I, in no way, feel that I am a "young" cook. I started cooking at 25, and I am now 30, and I know tons of younger cooks that could steamroll me. I can't imagine doing the work I did at 26 or 27, at 45.
i have hired cooks with less experience that are older than me, and, mostly, it has been a positive experience. i also run a small kitchen that is much easier for an older cook than some of the lines i have worked on. i've also had managerial-types that did not understand the brigade system, and would not listen to a younger chef, a younger FEMALE chef (as you pointed out).
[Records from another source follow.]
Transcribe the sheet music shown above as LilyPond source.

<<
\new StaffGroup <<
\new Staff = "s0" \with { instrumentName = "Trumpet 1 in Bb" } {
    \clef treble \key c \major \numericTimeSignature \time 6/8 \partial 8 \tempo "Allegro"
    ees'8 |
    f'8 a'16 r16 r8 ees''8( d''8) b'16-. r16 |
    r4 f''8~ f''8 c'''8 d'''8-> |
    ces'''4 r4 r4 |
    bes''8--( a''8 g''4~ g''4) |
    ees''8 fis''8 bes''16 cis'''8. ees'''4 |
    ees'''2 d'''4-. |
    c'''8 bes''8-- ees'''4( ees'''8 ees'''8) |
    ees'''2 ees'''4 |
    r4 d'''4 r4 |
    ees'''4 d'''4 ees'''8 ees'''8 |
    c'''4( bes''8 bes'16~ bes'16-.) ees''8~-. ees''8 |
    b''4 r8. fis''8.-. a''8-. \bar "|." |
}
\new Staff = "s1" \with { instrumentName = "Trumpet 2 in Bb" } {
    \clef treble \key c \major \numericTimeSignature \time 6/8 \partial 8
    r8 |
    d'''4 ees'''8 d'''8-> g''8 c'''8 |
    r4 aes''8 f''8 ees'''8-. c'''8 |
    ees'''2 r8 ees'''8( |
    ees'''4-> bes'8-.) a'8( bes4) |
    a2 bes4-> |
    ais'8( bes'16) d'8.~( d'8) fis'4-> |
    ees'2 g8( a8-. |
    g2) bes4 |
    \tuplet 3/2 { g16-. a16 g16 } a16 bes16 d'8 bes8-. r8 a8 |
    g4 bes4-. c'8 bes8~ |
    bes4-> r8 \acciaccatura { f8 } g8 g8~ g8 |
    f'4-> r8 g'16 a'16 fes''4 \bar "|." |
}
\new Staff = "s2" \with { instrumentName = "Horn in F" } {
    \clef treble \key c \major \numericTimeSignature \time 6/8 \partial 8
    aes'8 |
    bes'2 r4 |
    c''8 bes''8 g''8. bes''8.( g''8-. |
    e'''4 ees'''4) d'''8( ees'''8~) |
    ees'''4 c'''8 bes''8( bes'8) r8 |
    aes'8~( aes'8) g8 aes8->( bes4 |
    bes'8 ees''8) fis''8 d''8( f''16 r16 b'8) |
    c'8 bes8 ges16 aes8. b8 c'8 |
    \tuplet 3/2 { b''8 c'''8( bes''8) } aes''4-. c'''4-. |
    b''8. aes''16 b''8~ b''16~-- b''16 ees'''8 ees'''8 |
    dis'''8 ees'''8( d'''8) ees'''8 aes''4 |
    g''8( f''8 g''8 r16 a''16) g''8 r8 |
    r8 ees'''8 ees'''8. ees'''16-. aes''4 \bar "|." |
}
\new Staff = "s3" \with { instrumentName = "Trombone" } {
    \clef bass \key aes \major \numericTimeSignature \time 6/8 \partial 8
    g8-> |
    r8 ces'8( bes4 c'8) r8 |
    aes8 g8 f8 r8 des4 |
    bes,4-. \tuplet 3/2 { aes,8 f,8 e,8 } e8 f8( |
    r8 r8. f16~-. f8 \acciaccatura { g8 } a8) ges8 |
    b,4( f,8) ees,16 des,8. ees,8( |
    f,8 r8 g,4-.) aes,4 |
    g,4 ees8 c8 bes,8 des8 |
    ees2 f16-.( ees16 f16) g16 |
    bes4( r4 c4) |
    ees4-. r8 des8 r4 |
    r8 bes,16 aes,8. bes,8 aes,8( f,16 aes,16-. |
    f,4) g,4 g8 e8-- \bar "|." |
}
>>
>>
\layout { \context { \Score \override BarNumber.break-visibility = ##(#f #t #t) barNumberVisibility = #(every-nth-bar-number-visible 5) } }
The pastry kitchen, too, is much different than being on the line, and for most career changers, i think the pace is (slower) easier. Additionally, not all kitchens are fast-paced, 100 degree, 4-star dungeons, so maybe it's about picking one that works for you.
What really irks me is the way the media has turned chefs into rockstars, and the idea that everyone who can hold a skillet can be one. The whole romantic notion of leaving a desk job for something more simple and tangible, which appeals to all of us. I was a office drone before I become a cook, but the reality is: working in a kitchen will kick your ass twelve hours a day, and I don't think people realize how hard it is. Or how you won't have a good paycheck, a retirement or health insurance (for the most part) at a critical time in your life.